January 16, 2013 / 6:01 AM / 5 years ago

STOCKS NEWS SINGAPORE-Shares rebound after three days of losses

Singapore shares edged higher by midday, rebounding after three straight days of losses, boosted by gains in Singapore Telecommunications Ltd as investors switched to defensive stocks on concerns over the health of global economic growth.

By 0537 GMT, the Straits Times Index was up 0.1 percent at 3,199.58 points, while the MSCI’s broadest index of Asia-Pacific shares outside Japan was down 0.5 percent.

SingTel was the largest gainer on the STI, rising 1.8 percent to S$3.46. Another defensive stock, transport operator ComfortDelGro Corp Ltd, climbed 1.6 percent to S$1.88.

The World Bank on Tuesday sharply cut its 2013 outlook for the world economy to 2.4 percent from its last forecast in June of 3.0 percent, blaming an unexpectedly sluggish recovery in developed countries for holding back global growth.

Shares of property developers such as CapitaLand are also up, after falling earlier this week on news of a fresh round of government measures to cool housing prices.

CapitaLand rose 1.3 percent to S$3.78 while City Developments Ltd gained 0.9 percent to S$11.43.

Yangzijiang Shipbuilding (Holdings) Ltd was the second most actively traded stock by value, dropping 7.7 percent to S$1.015, after it announced a plan to issue 330 million warrants at S$0.0605 each.

DMG & Partners said the proposed issue was surprising given Yangzijiang’s fairly strong balance sheet, and also dilutive as the existing share base will grow by 8.6 percent, assuming all warrants are converted into shares.

“The shipbuilding sector remains challenging as yards struggle with declining order book and thin margins,” said DMG.

1347 (0547 GMT) (Reporting by Charmian Kok in Singapore; Editing by Anupama Dwivedi; charmian.kok@thomsonreuters.com)(Reuters Messaging:charmian.kok.thomsonreuters.com@reuters.net)


12:52 STOCKS NEWS SINGAPORE-Public sector to support construction demand-BCA

Construction demand in Singapore is expected to remain strong this year, between S$26 billion and S$32 billion, boosted by public sector projects, said the Building and Construction Authority (BCA).

Public sector demand is expected to contribute about 53 percent of overall industry demand, or S$14 billion-S$17 billion, boosted by strong public housing and infrastructure construction works.

Construction firms such as BBR Holdings Ltd, Yongnam Holdings Ltd and crane company Tat Hong Holdings Ltd could benefit.

Major public sector projects to be awarded this year include various contracts for the construction of Singapore’s new Thomson train line, and the expansion of the Kallang Paya Lebar Expressway and Tampines Expressway interchange.

However, BCA expects private sector construction demand to moderate to S$12 billion-S$15 billion this year, hurt by slower domestic economic growth and continued global economic uncertainties.

“The private sector is likely to take a more cautious stance in terms of new construction investments.
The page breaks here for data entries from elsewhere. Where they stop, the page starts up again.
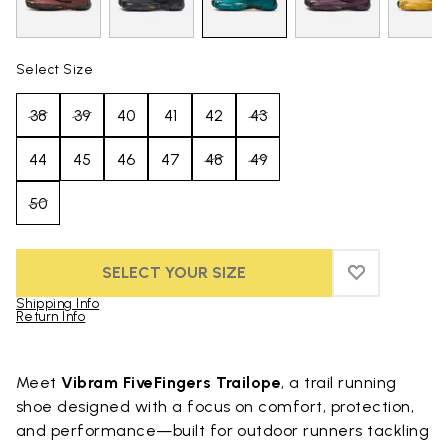
Select Size
38
39
40
41
42
43
44
45
46
47
48
49
50
SELECT YOUR SIZE
ADD TO WIS
ADD TO WI
Shipping Info
Return Info
Skip to product images gallery
Meet
Vibram FiveFingers Trailope
, a trail running
shoe designed with a focus on comfort, protection,
and performance—built for outdoor runners tackling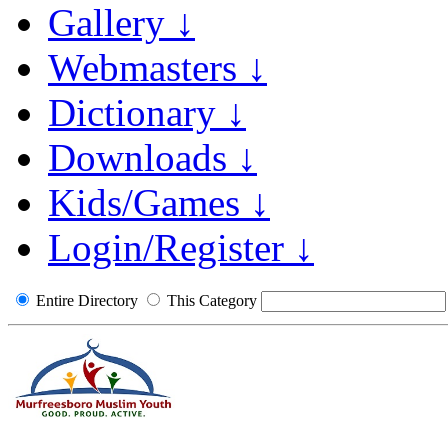
Gallery ↓
Webmasters ↓
Dictionary ↓
Downloads ↓
Kids/Games ↓
Login/Register ↓
Entire Directory
This Category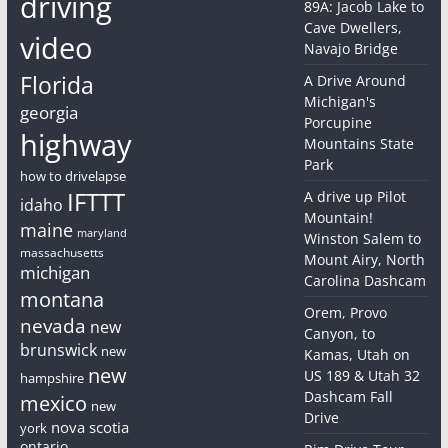
driving
89A: Jacob Lake to
Cave Dwellers,
video
Navajo Bridge
Florida
A Drive Around
Michigan's
georgia
Porcupine
highway
Mountains State
Park
how to drivelapse
IFTTT
A drive up Pilot
idaho
Mountain!
maine
maryland
Winston Salem to
massachusetts
Mount Airy, North
michigan
Carolina Dashcam
montana
Orem, Provo
nevada
new
Canyon, to
brunswick
new
Kamas, Utah on
new
US 189 & Utah 32
hampshire
Dashcam Fall
mexico
new
Drive
nova scotia
york
ontario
Private residential construction demand is projected to continue to soften in view of the anticipated continual slow economic growth in 2013,” BCA said in a statement.

1241 (0441 GMT) (Reporting by Charmian Kok in Singapore; charmian.kok@thomsonreuters.com)(Reuters Messaging: Editing by G.Ram Mohan; charmian.kok.thomsonreuters.com@reuters.net)
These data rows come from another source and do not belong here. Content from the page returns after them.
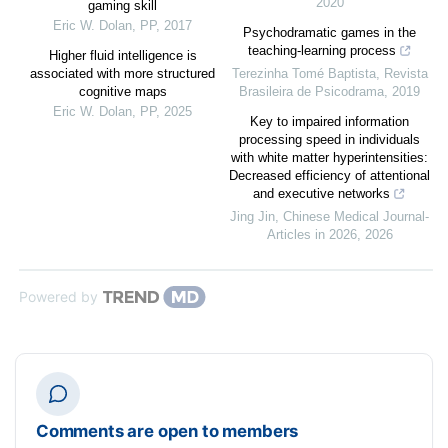
2020
gaming skill
Eric W. Dolan
,
PP
,
2017
Psychodramatic games in the
teaching-learning process
Higher fluid intelligence is
associated with more structured
Terezinha Tomé Baptista
,
Revista
cognitive maps
Brasileira de Psicodrama
,
2019
Eric W. Dolan
,
PP
,
2025
Key to impaired information
processing speed in individuals
with white matter hyperintensities:
Decreased efficiency of attentional
and executive networks
Jing Jin
,
Chinese Medical Journal-
Articles in 2026
,
2026
Powered by
Comments are open to members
11:25 STOCKS NEWS SINGAPORE-CIMB, OCBC raise CapitaMalls Asia’s target prices

CIMB Research raised its target price for CapitaMalls Asia Ltd to S$2.05 from S$1.99, and kept its ‘neutral’ rating, to account for its acquisition of a shopping mall site in China and higher share price for one of its part-owned property trusts.

By 0258 GMT, shares of CapitaMalls were 0.5 percent higher at S$2.16. They have gained 11.3 percent since the start of the year, compared with the benchmark Straits Times Index’s 1.1 percent rise.

CapitaMalls acquired a shopping mall site in Wuhan, China for S$128.4 million, its fourth in that city. CIMB said this was in line with the company’s strategy to expand in its core markets.

The brokerage also lifted its revalued net asset value slightly for CapitaMalls because of the higher share price for its unit CapitaRetail China Trust.

OCBC also raised its target price for CapitaMalls Asia to S$2.55 from S$2.16 and kept its ‘buy’ rating.

“We continue to favor CapitaMalls for executing sharply on a well thought-out strategy: active capital deployment into its growth market China through deepening its operational presence in key cities, such as Shanghai, Beijing, Chengdu and Wuhan,” OCBC said.